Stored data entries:
....

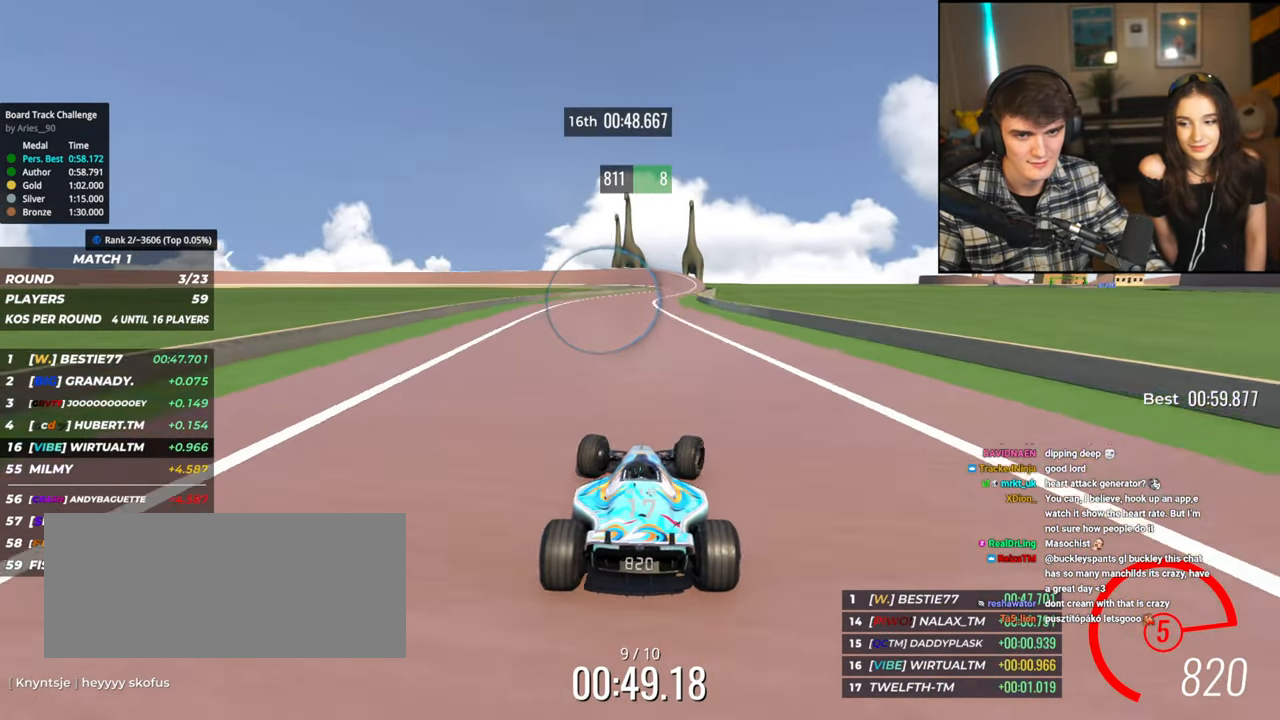
{"keys": ["up"], "events": []}
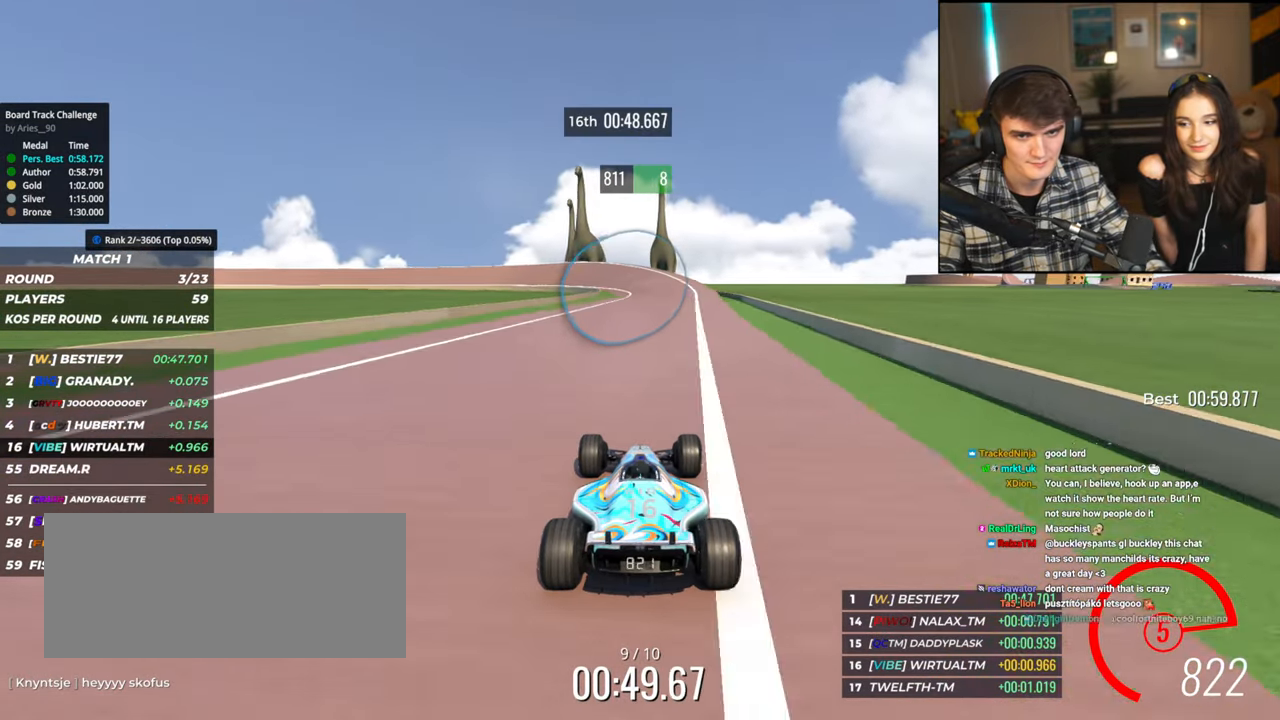
{"keys": ["up"], "events": [[217, "left", "down"], [317, "left", "up"], [417, "left", "down"], [500, "left", "up"]]}
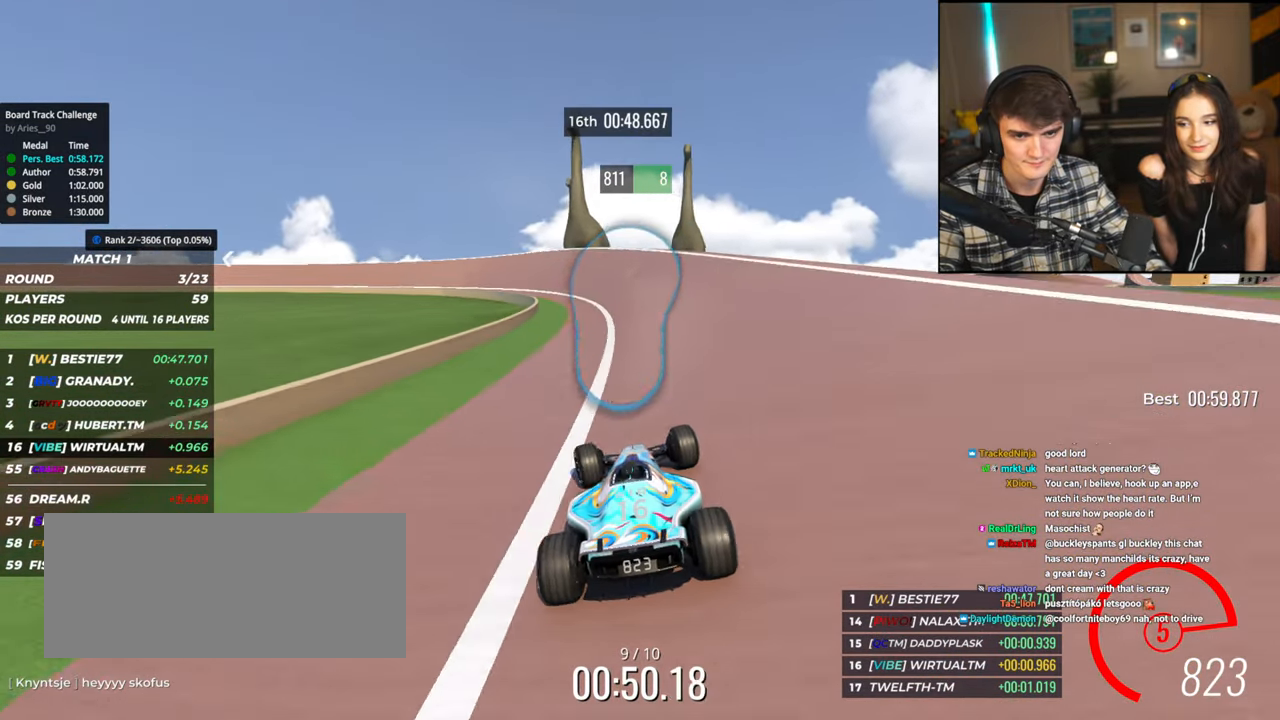
{"keys": ["left"], "events": [[50, "left", "down"], [417, "up", "up"]]}
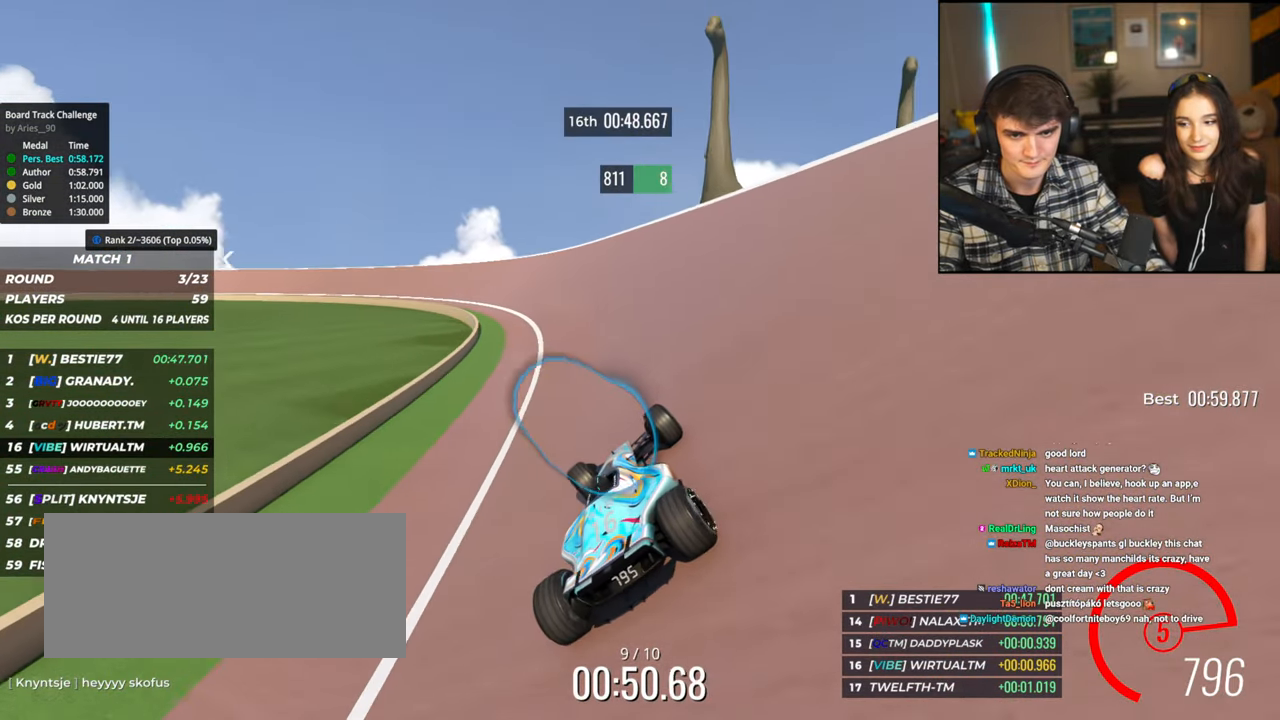
{"keys": ["up"], "events": [[17, "up", "down"], [400, "left", "up"]]}
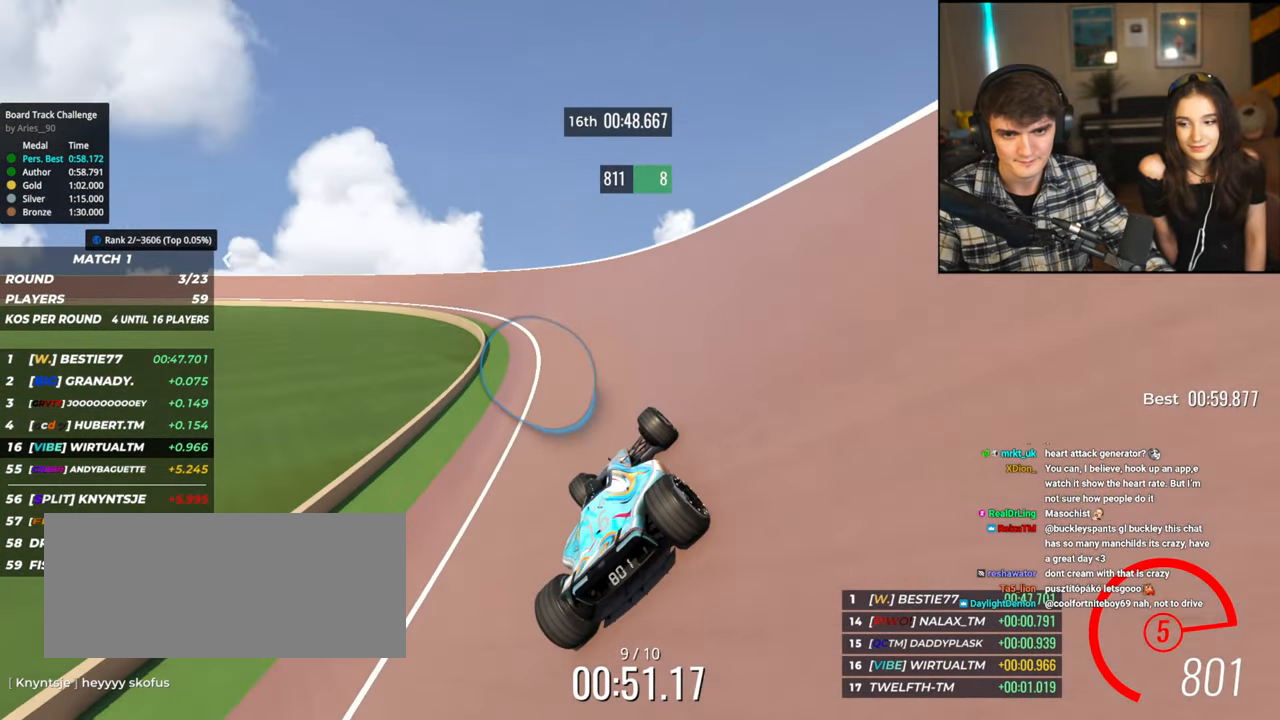
{"keys": ["left", "up"], "events": [[34, "left", "down"], [184, "left", "up"], [317, "left", "down"], [450, "left", "up"], [500, "left", "down"]]}
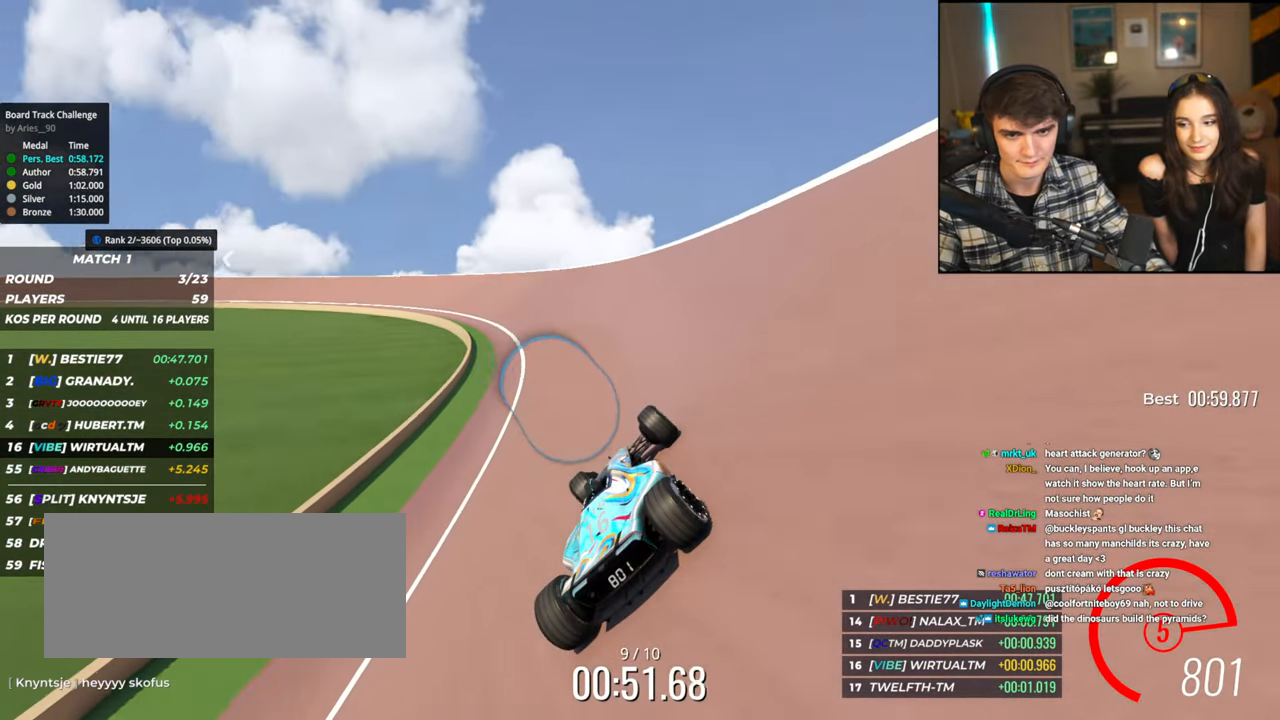
{"keys": ["up"], "events": [[200, "left", "up"], [234, "left", "down"], [467, "left", "up"]]}
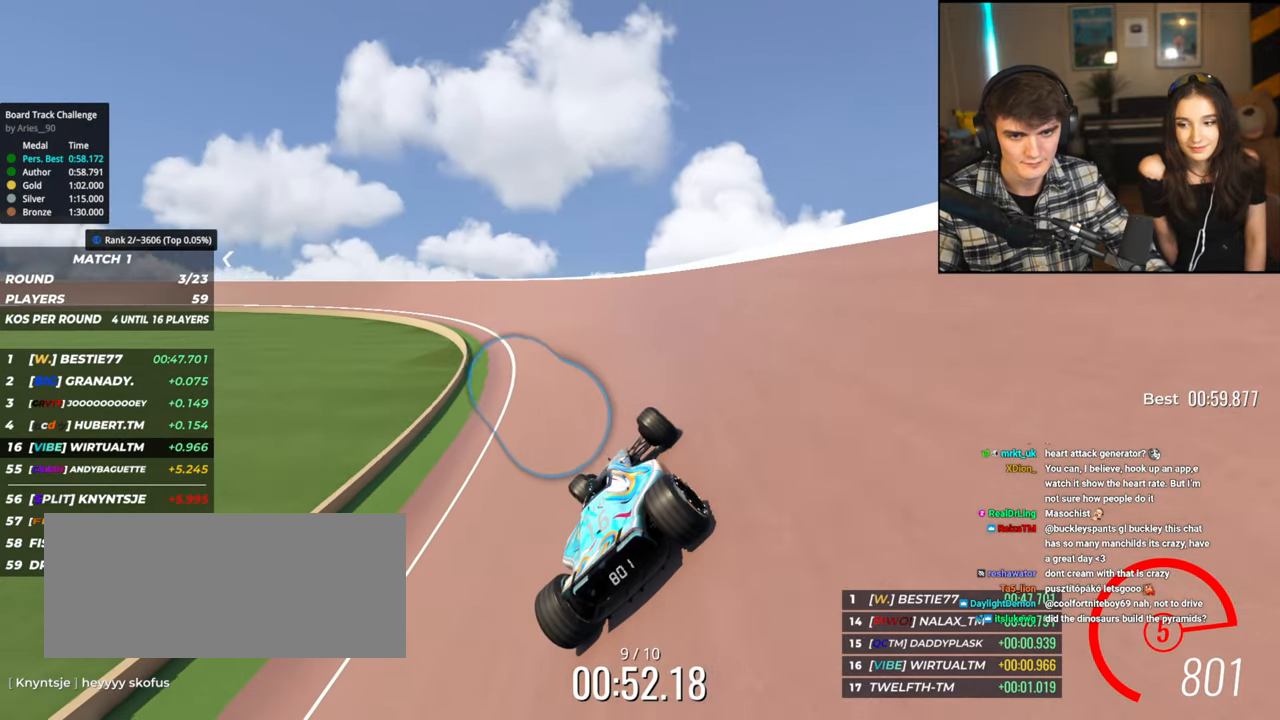
{"keys": ["left", "up"], "events": [[117, "left", "down"], [217, "left", "up"], [300, "left", "down"]]}
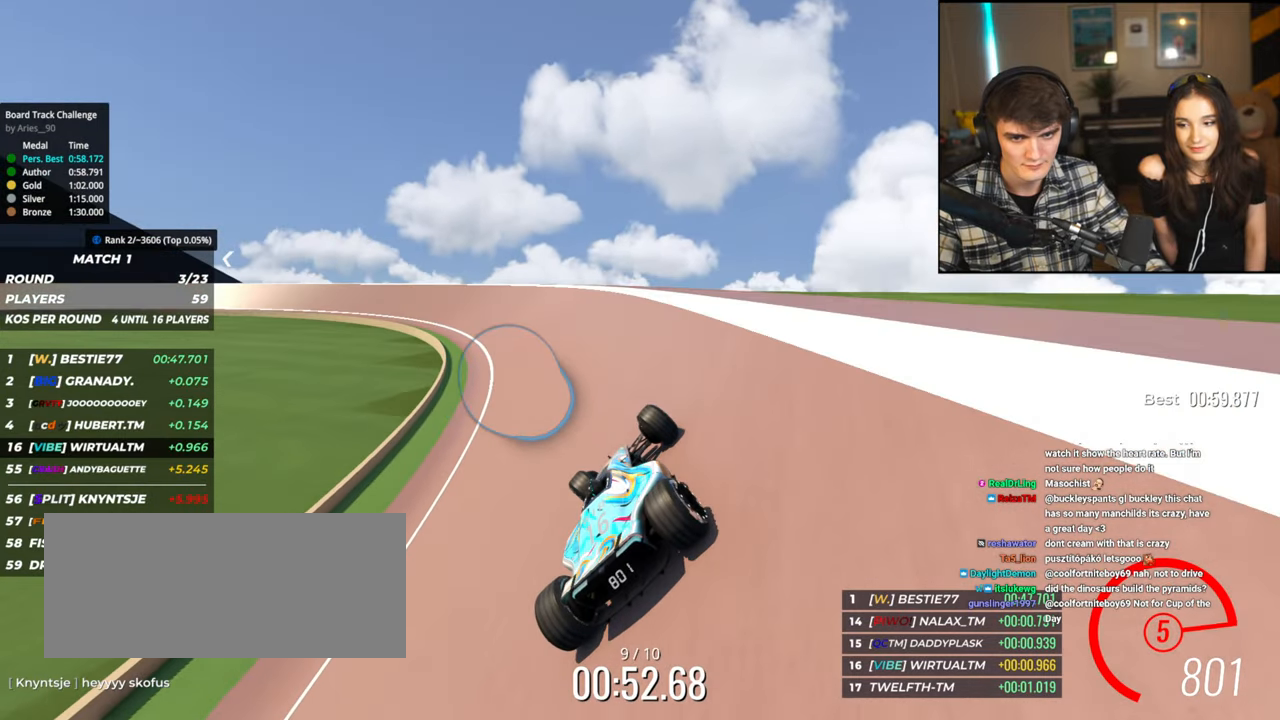
{"keys": ["left", "up"], "events": [[317, "left", "up"], [467, "left", "down"]]}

....

With the images left out, set down every entry exactly.

TASK OUTPUT =
{"keys": ["up"], "events": []}
{"keys": ["up"], "events": [[217, "left", "down"], [317, "left", "up"], [417, "left", "down"], [500, "left", "up"]]}
{"keys": ["left"], "events": [[50, "left", "down"], [417, "up", "up"]]}
{"keys": ["up"], "events": [[17, "up", "down"], [400, "left", "up"]]}
{"keys": ["left", "up"], "events": [[34, "left", "down"], [184, "left", "up"], [317, "left", "down"], [450, "left", "up"], [500, "left", "down"]]}
{"keys": ["up"], "events": [[200, "left", "up"], [234, "left", "down"], [467, "left", "up"]]}
{"keys": ["left", "up"], "events": [[117, "left", "down"], [217, "left", "up"], [300, "left", "down"]]}
{"keys": ["left", "up"], "events": [[317, "left", "up"], [467, "left", "down"]]}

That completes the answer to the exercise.